Include the line containing "photomicrograph showing moderate" and all lines before it, repeated exactly from the listing below, without pictures.

▶ DATA:
_ _ _ _ _ _ _
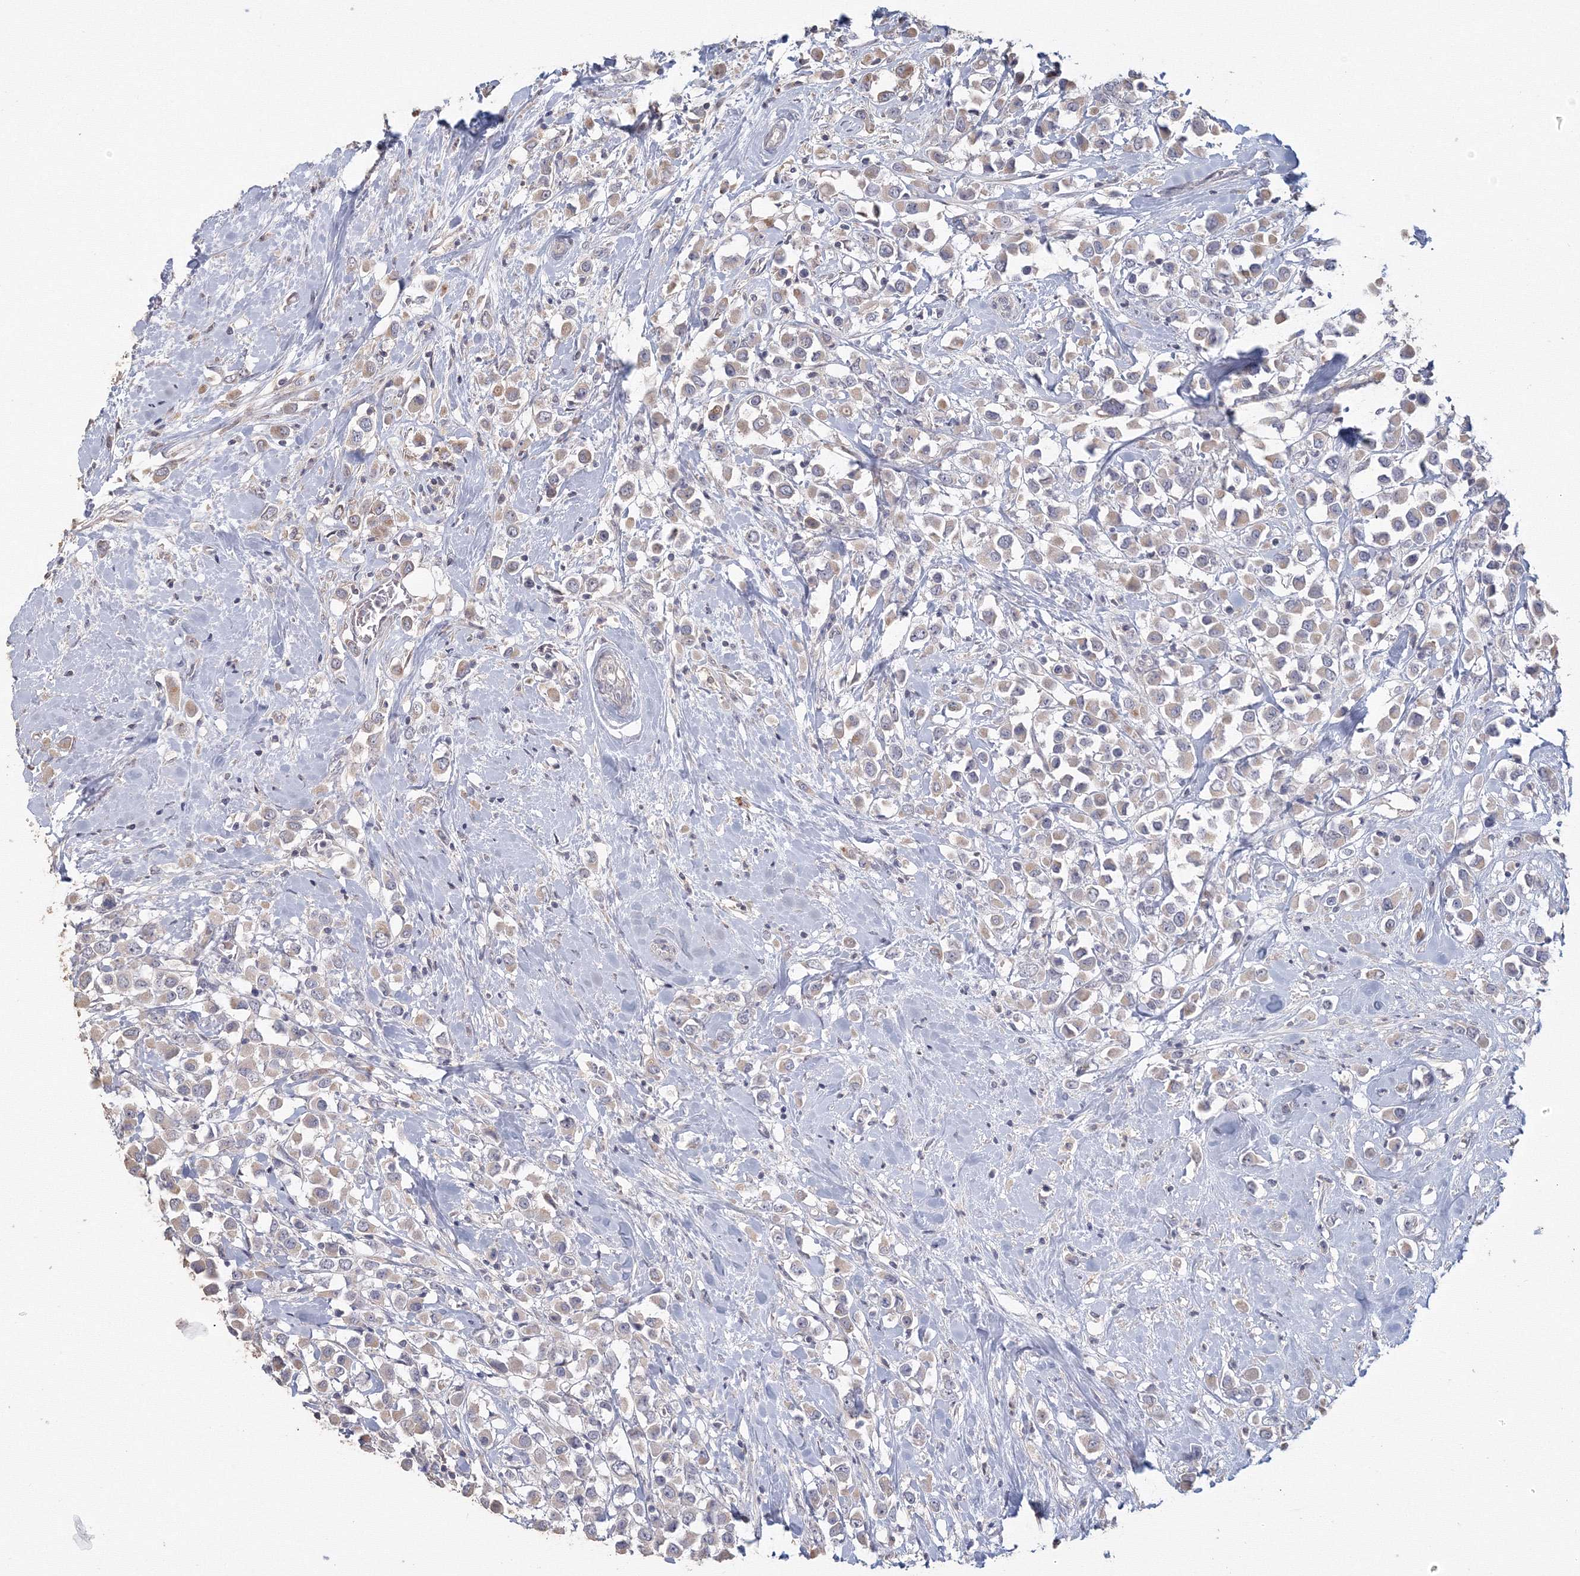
{"staining": {"intensity": "weak", "quantity": "25%-75%", "location": "cytoplasmic/membranous"}, "tissue": "breast cancer", "cell_type": "Tumor cells", "image_type": "cancer", "snomed": [{"axis": "morphology", "description": "Duct carcinoma"}, {"axis": "topography", "description": "Breast"}], "caption": "A photomicrograph of human breast cancer (invasive ductal carcinoma) stained for a protein exhibits weak cytoplasmic/membranous brown staining in tumor cells.", "gene": "TACC2", "patient": {"sex": "female", "age": 61}}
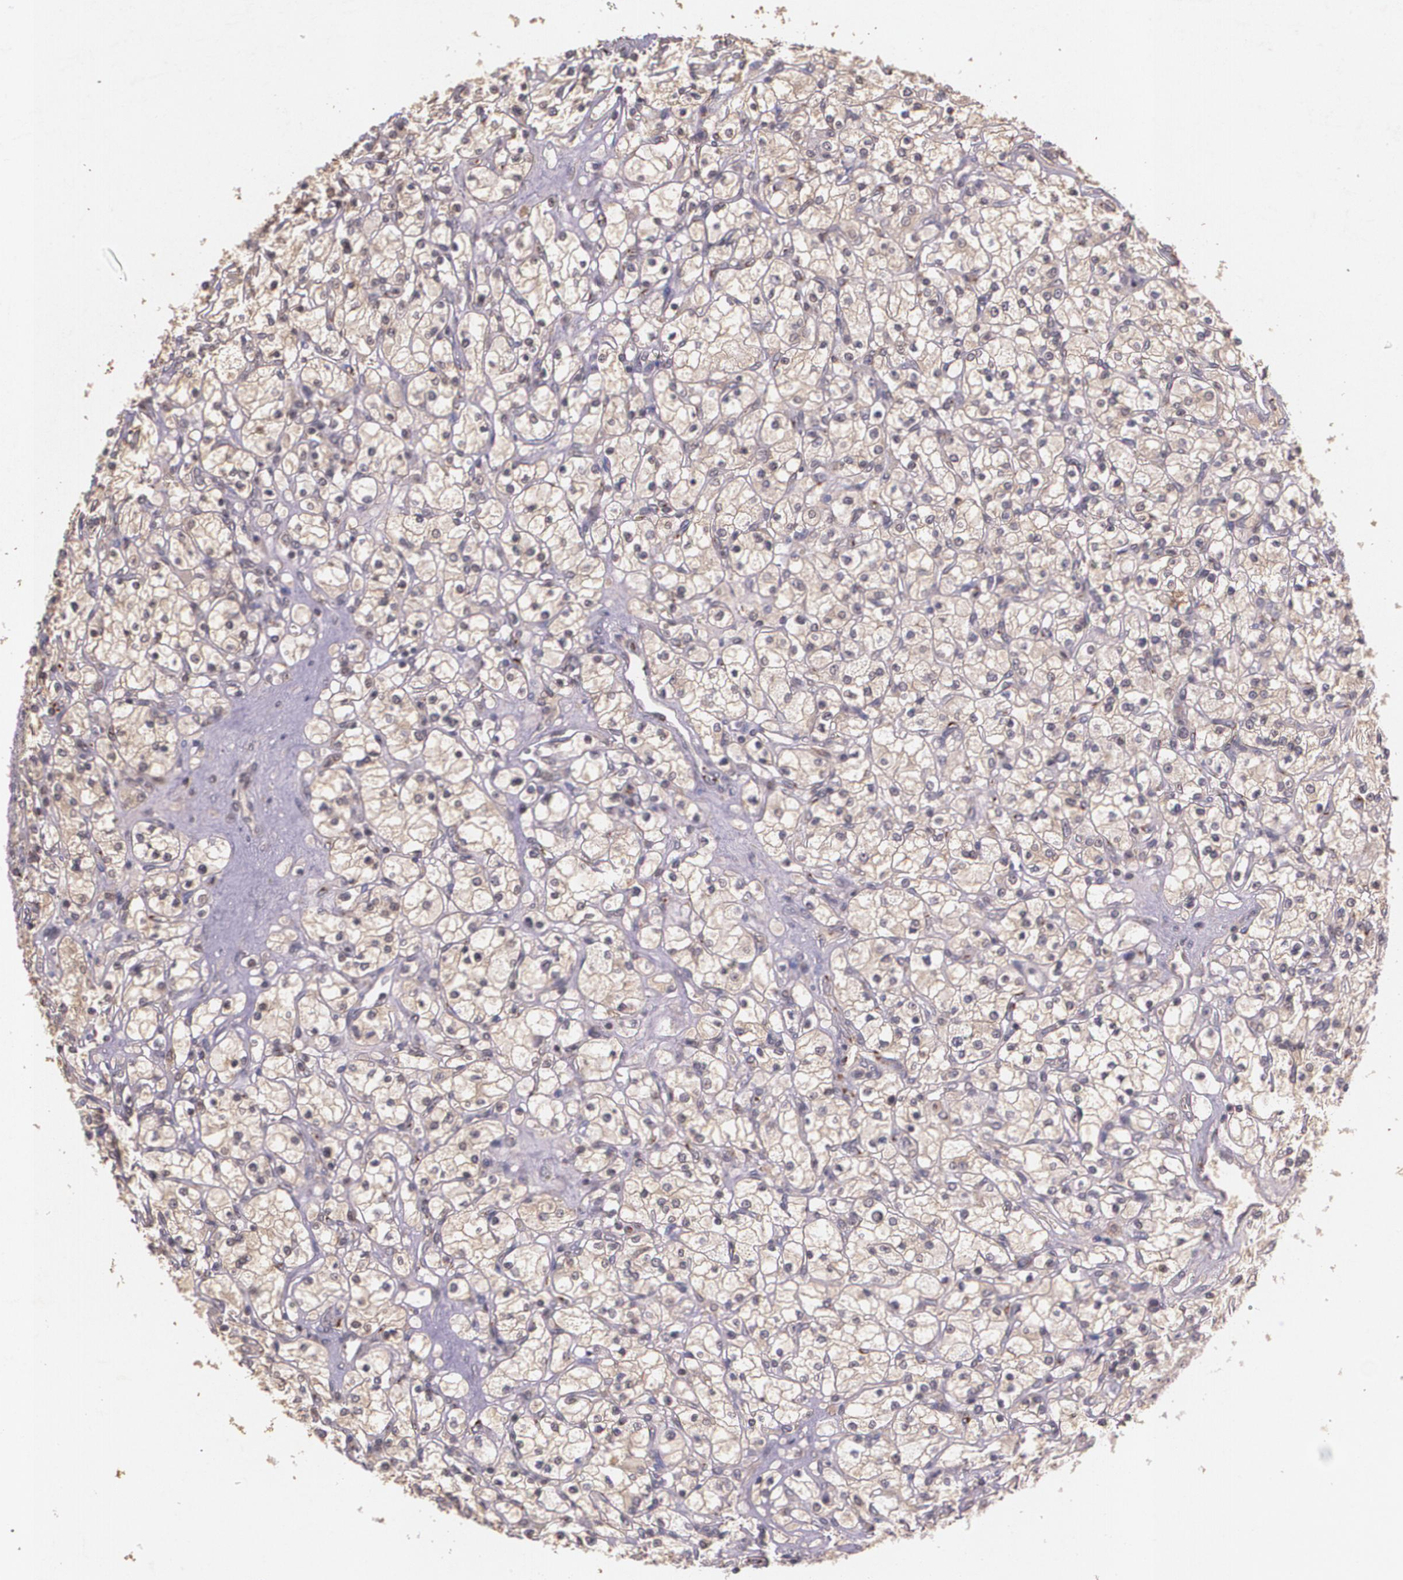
{"staining": {"intensity": "moderate", "quantity": ">75%", "location": "cytoplasmic/membranous"}, "tissue": "renal cancer", "cell_type": "Tumor cells", "image_type": "cancer", "snomed": [{"axis": "morphology", "description": "Adenocarcinoma, NOS"}, {"axis": "topography", "description": "Kidney"}], "caption": "A photomicrograph showing moderate cytoplasmic/membranous expression in approximately >75% of tumor cells in renal cancer (adenocarcinoma), as visualized by brown immunohistochemical staining.", "gene": "TM4SF1", "patient": {"sex": "female", "age": 83}}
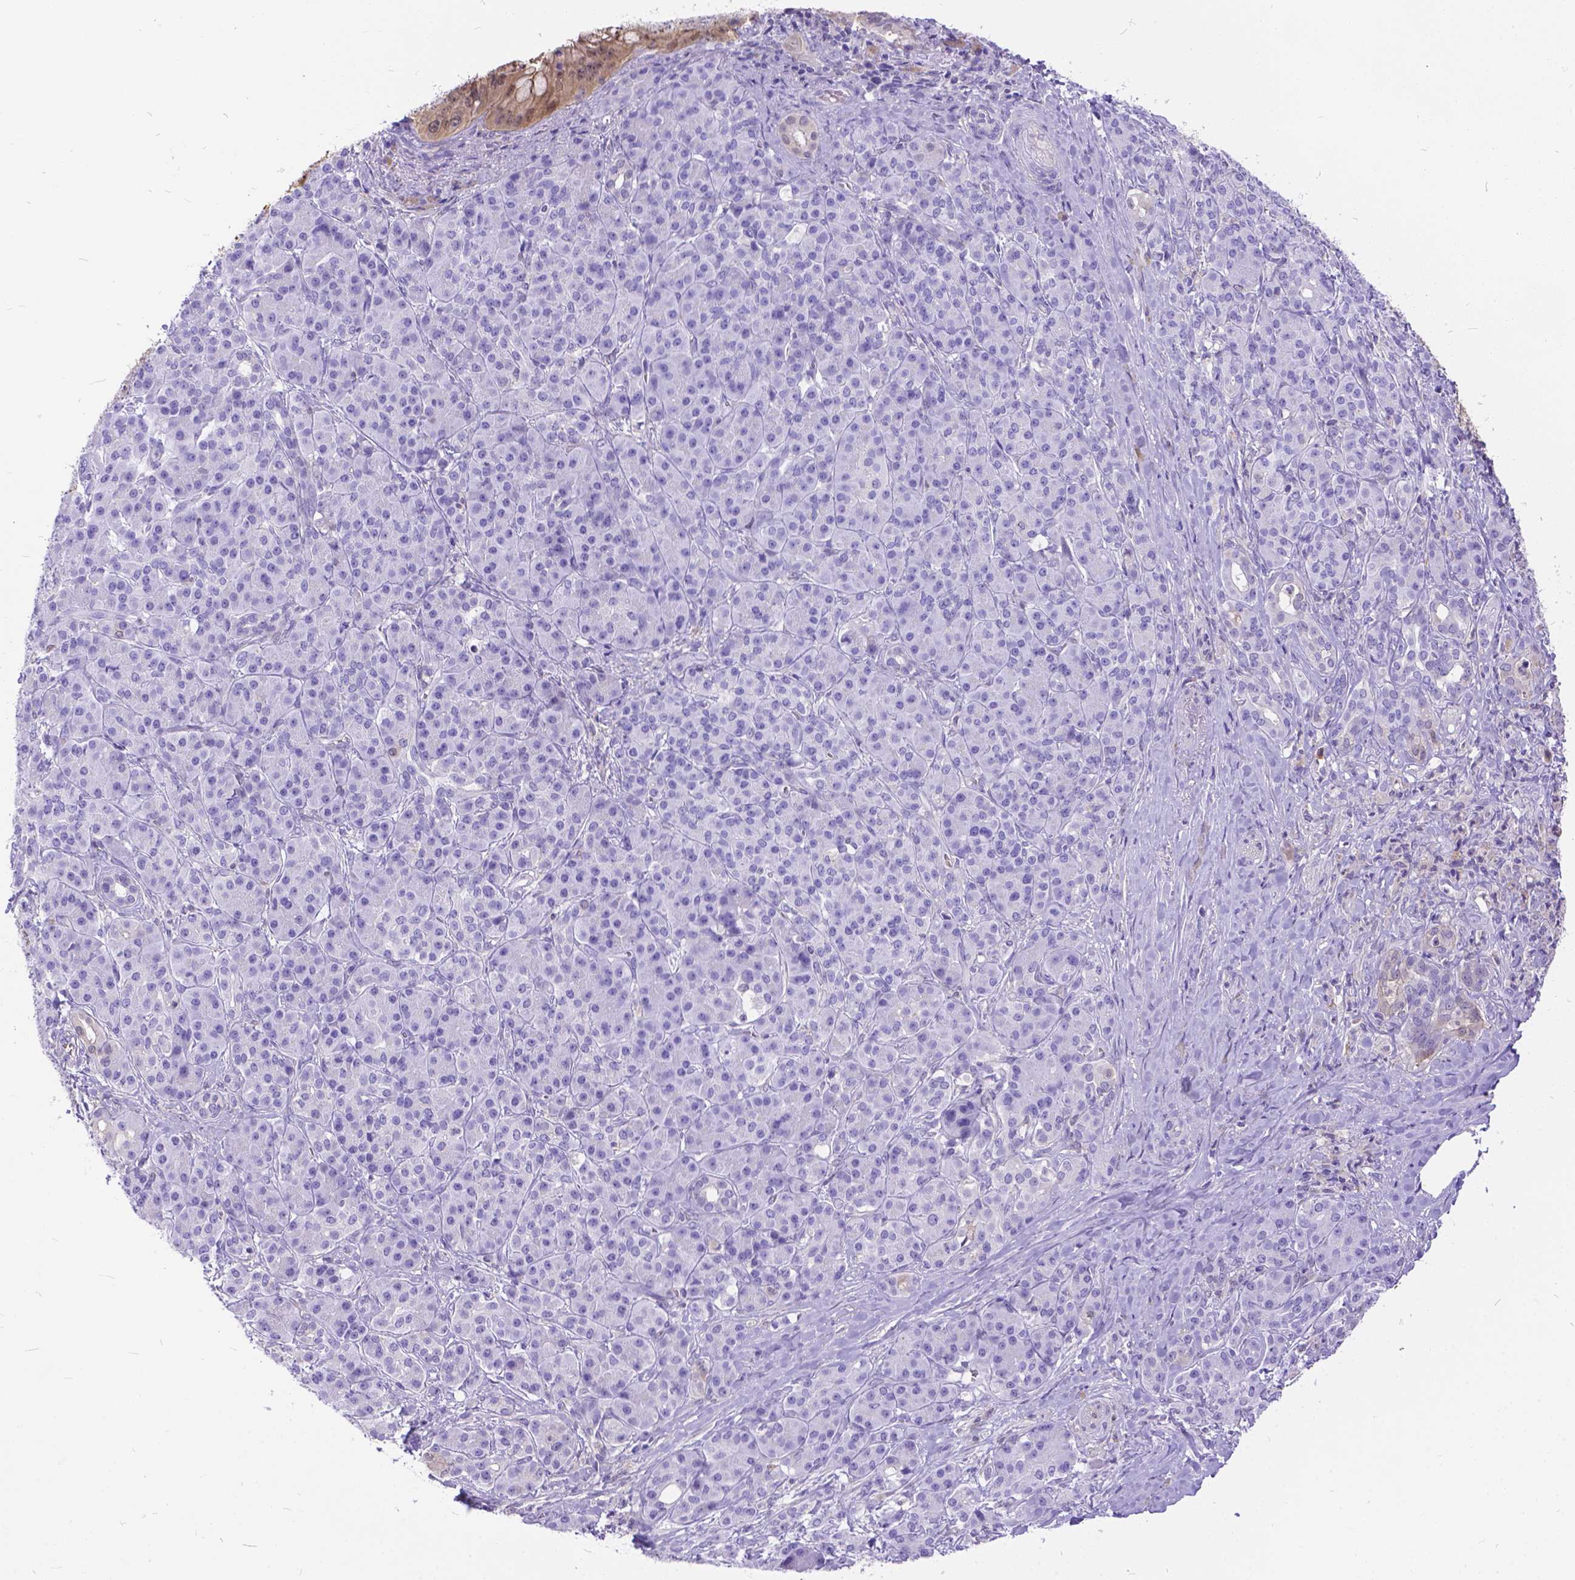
{"staining": {"intensity": "weak", "quantity": ">75%", "location": "cytoplasmic/membranous,nuclear"}, "tissue": "pancreatic cancer", "cell_type": "Tumor cells", "image_type": "cancer", "snomed": [{"axis": "morphology", "description": "Normal tissue, NOS"}, {"axis": "morphology", "description": "Inflammation, NOS"}, {"axis": "morphology", "description": "Adenocarcinoma, NOS"}, {"axis": "topography", "description": "Pancreas"}], "caption": "This is an image of immunohistochemistry (IHC) staining of adenocarcinoma (pancreatic), which shows weak positivity in the cytoplasmic/membranous and nuclear of tumor cells.", "gene": "TMEM169", "patient": {"sex": "male", "age": 57}}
_ _ _ _ _ _ _
▶ EXERCISE SOLUTION:
{"staining": {"intensity": "weak", "quantity": "25%-75%", "location": "cytoplasmic/membranous"}, "tissue": "breast cancer", "cell_type": "Tumor cells", "image_type": "cancer", "snomed": [{"axis": "morphology", "description": "Duct carcinoma"}, {"axis": "topography", "description": "Breast"}], "caption": "A photomicrograph of human breast cancer (invasive ductal carcinoma) stained for a protein exhibits weak cytoplasmic/membranous brown staining in tumor cells.", "gene": "TACC2", "patient": {"sex": "female", "age": 61}}
{"staining": {"intensity": "moderate", "quantity": ">75%", "location": "cytoplasmic/membranous"}, "tissue": "renal cancer", "cell_type": "Tumor cells", "image_type": "cancer", "snomed": [{"axis": "morphology", "description": "Adenocarcinoma, NOS"}, {"axis": "topography", "description": "Kidney"}], "caption": "A photomicrograph showing moderate cytoplasmic/membranous expression in approximately >75% of tumor cells in renal cancer (adenocarcinoma), as visualized by brown immunohistochemical staining.", "gene": "TM4SF1", "patient": {"sex": "female", "age": 83}}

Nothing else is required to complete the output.